On the 4th, South Korean Ambassador to the UN, Hwang Joon Kook, participated in the Aria-formula meeting on cyber security held at the UN headquarters in New York, co-hosted by the U.S., South Korea, and Japan.

This meeting discussed cyber attacks, such as ransomware, as a new factor damaging international peace and security. Ambassador Hwang argued that North Korea’s malicious hacking is a textbook cyberattack case.

It is estimated that North Korea’s income from hacking and cyber attacks accounts for about half of its total foreign currency earnings. The dollars earned in this way are estimated to account for 40% of the funds used for the development of nuclear weapons and weapons of mass destruction (missiles, etc.). From 2017 to 2023, North Korea generated significant illicit profits of $3 billion through cyber attacks targeting virtual asset companies. In 2023, the damage related to North Korean cyber attacks reached $750 million, causing headaches for global virtual asset companies and cyber security companies.

The UN sanctions panel on North Korea has also criticized North Korea as “the most active cyber thief in the world.”

The UN Security Council (UNSC) held the Aria-formula meeting as an informal meeting at the request of its member states. The Security Council often convenes the concerned country to discuss issues that are challenging to discuss in official meetings due to conflicts, such as disagreements among member states or issues not yet listed on the official agenda.

Ambassador Hwang said North Korea’s unilateral and illegal cyber activities could weaken the effect of the Security Council’s sanctions and be abused as a means to evade them, as it earns foreign currency while avoiding financial sanctions.

Ambassador Hwang also said, “Cyber crimes caused by illegal cyber activities such as hacking can pose an additional public challenge to the international community’s Nuclear Non-Proliferation Treaty (NPT),” and “more than 50 financial institutions among UN member countries have been directly accessed and affected by hackers operating in support of the North Korean regime.”

Linda Thomas-Greenfield, U.S. Ambassador to the UN, also claimed, “The U.S. is concerned not only about Russia’s cyber activities but also about North Korea’s malicious international cyber attacks,” and “the funds raised through cyber operations are directly supporting the recent illegal provocations of the ballistic missile program.
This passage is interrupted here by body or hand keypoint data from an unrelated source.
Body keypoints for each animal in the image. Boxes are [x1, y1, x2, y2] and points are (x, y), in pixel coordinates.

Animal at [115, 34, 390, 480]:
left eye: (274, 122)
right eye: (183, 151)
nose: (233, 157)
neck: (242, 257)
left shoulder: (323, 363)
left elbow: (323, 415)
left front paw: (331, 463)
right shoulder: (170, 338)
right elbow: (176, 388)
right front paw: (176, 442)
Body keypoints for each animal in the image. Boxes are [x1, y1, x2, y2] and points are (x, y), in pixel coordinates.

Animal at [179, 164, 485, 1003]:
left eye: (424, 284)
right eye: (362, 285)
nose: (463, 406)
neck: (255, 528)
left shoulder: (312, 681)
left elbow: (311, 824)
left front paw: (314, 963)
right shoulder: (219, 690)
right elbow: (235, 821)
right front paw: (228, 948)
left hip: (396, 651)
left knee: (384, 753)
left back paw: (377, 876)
We are closely watching this.”

She further emphasized, “The U.S. is paying attention to and condemning violent and peace-breaking actions in cyberspace, including North Korea’s actions, in cooperation with countries that share the same view on North Korea,” and “the U.S. is making efforts to limit such cyberattack behaviors.”

Meanwhile, North Korea was once counterattacked by one individual after repeated cyberattacks.
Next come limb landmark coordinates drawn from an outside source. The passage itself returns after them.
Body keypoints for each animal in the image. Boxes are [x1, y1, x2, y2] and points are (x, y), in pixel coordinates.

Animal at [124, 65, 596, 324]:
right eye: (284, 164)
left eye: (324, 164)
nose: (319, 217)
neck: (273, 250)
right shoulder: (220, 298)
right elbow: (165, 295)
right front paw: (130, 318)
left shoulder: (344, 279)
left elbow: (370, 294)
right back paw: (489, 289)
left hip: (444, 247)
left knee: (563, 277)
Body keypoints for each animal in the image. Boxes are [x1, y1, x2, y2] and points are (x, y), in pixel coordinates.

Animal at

Although not widely known, as few people are communicating online with North Korea, there was a chaotic incident two years ago in 2022 when the entire region of North Korea’s internet was paralyzed.
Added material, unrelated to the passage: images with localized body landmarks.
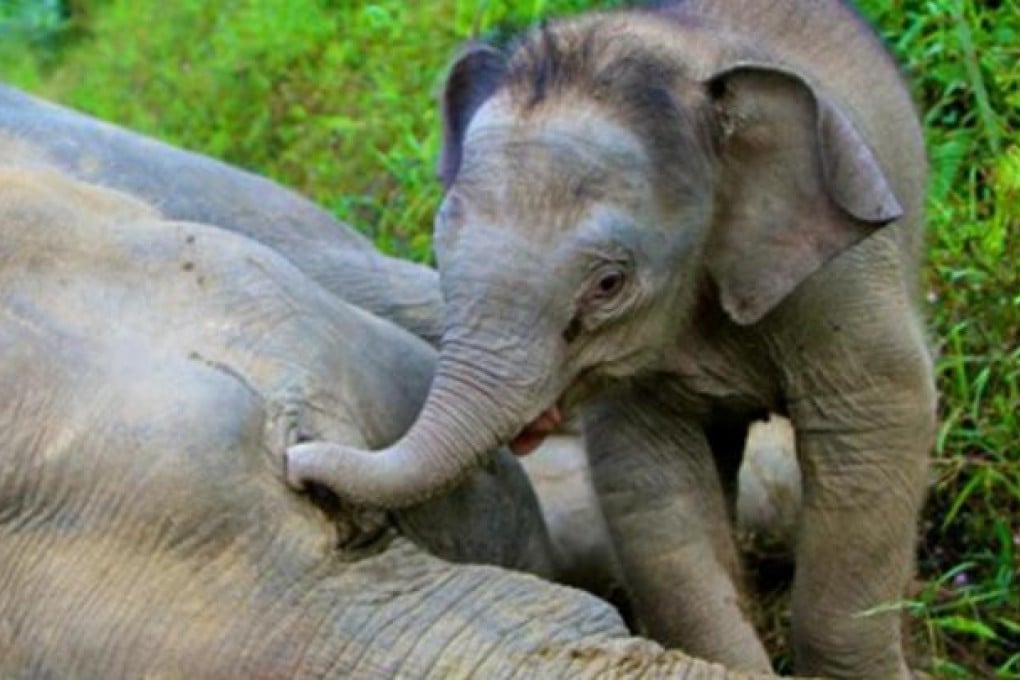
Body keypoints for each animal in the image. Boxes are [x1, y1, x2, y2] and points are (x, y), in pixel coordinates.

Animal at [287, 1, 936, 677]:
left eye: (608, 284)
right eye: (440, 252)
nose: (298, 465)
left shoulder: (842, 272)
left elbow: (875, 425)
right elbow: (648, 483)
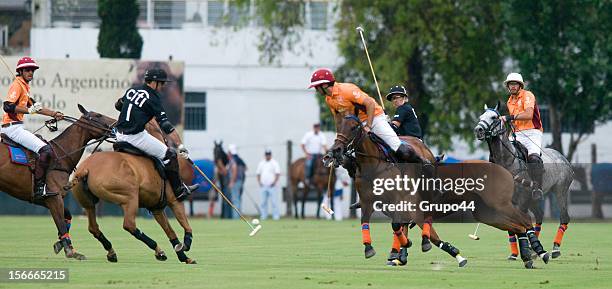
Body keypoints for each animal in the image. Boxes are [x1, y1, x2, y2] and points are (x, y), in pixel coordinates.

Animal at [0, 103, 115, 258]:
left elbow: (67, 217)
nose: (117, 124)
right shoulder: (53, 197)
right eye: (98, 115)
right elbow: (60, 222)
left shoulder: (49, 199)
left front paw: (61, 243)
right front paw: (70, 251)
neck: (61, 156)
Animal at [70, 113, 197, 262]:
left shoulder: (157, 208)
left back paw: (112, 252)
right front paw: (186, 244)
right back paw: (158, 250)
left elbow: (170, 231)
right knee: (129, 225)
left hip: (88, 203)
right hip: (130, 197)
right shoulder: (173, 200)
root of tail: (86, 169)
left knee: (93, 227)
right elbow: (185, 223)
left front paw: (183, 256)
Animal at [330, 112, 548, 268]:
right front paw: (385, 252)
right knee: (517, 226)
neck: (378, 165)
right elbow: (374, 224)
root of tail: (504, 169)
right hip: (486, 212)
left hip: (500, 204)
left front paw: (453, 254)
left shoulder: (411, 209)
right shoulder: (372, 204)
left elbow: (424, 235)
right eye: (337, 126)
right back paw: (529, 256)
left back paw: (540, 251)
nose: (334, 152)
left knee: (525, 221)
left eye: (354, 127)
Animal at [474, 103, 572, 258]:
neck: (507, 161)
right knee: (539, 215)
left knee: (564, 217)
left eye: (494, 117)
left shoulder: (522, 199)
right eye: (480, 117)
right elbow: (511, 226)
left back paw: (555, 249)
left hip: (560, 191)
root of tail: (563, 157)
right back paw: (534, 250)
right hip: (533, 199)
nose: (478, 130)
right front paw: (515, 254)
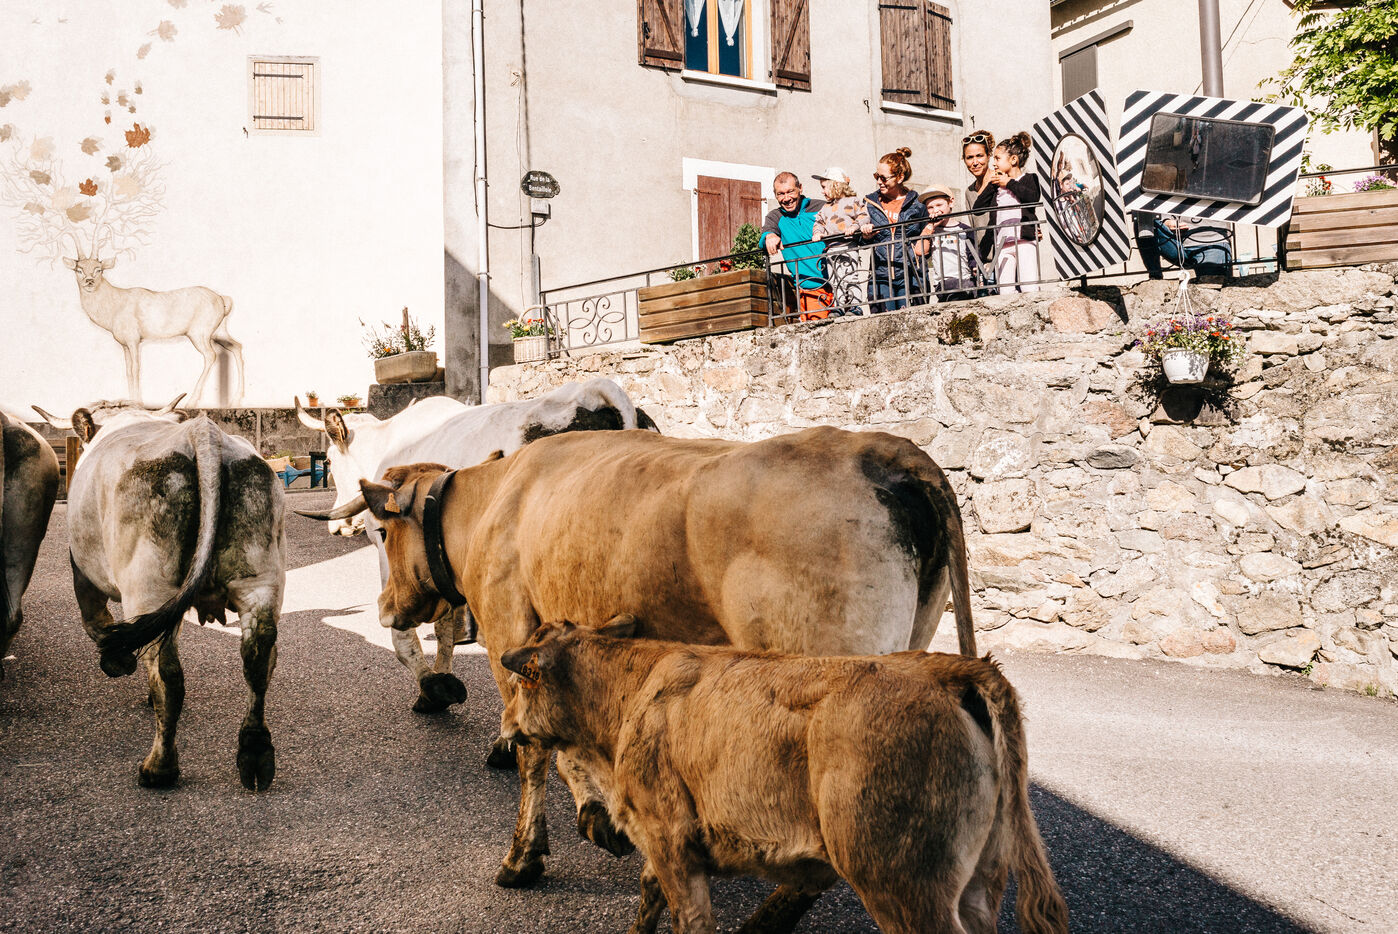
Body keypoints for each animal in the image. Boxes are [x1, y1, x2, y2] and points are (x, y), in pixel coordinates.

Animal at [35, 397, 284, 791]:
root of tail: (202, 432)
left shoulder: (82, 570)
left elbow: (96, 620)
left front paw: (118, 660)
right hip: (261, 579)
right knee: (258, 658)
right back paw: (255, 755)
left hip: (148, 585)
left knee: (167, 674)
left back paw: (159, 768)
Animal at [294, 378, 655, 714]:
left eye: (328, 460)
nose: (338, 528)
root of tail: (594, 393)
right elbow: (444, 626)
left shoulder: (392, 550)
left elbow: (404, 633)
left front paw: (431, 687)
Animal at [316, 426, 977, 889]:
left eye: (382, 531)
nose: (384, 610)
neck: (488, 505)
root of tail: (883, 451)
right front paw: (600, 813)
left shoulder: (509, 629)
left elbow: (534, 750)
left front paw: (526, 855)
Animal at [501, 618, 1069, 934]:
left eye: (523, 679)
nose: (507, 726)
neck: (631, 692)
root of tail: (948, 670)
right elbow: (649, 895)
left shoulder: (667, 836)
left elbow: (689, 917)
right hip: (980, 880)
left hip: (903, 885)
At that time, major North Korean institutions’ servers, including the official portal of the North Korean government, “My Country,” the Ministry of Foreign Affairs, the Korean Central News Agency, Rodong Sinmun, and Air Koryo, suffered from DDoS (Distributed Denial of Service) attacks, causing all internet traffic in and out of servers to a complete stop.

A British IT expert told Reuters, “It was completely impossible to transmit data while accessing North Korea’s IP address and transmitting data,” and “it took a little over a week to recover and share data fully.”

Although an investigation was conducted to identify the backing since major servers in North Korea stopped, it remained a mystery. However, a month before the incident, the American media reported that an American hacker had manipulated the North Korean servers.

This hacker, known to have operated under the ID “P4x,” revealed his face and real name, Caseres, to the American IT specialist media outlet Wired on the 4th and shared the full story and unresolved stories of the incident two years ago.

Wired reported that North Korean hackers, with the support of Kim Jong Un, frequently attempt to steal hacking software from cyber security experts and hackers in the US.

The cyber security company run by Caseres could have been a target for North Korea.

The company took protective measures to fend off North Korean hackers. However, when it reported the illegal cyber attacks carried out by North Korea to the US government and met with the FBI and the government’s cyber security officials, they did not take any special measures, which disappointed Caseres.

His disappointment led him to come up with a brilliant idea: to retaliate unilaterally against North Korea. According to the interview, the individual’s revenge against a country’s regime was successfully concluded, and he has not suffered any retaliation yet.

Caseres has achieved his revenge but has also expressed his ambition to develop an innovative security system that can change cyberspace.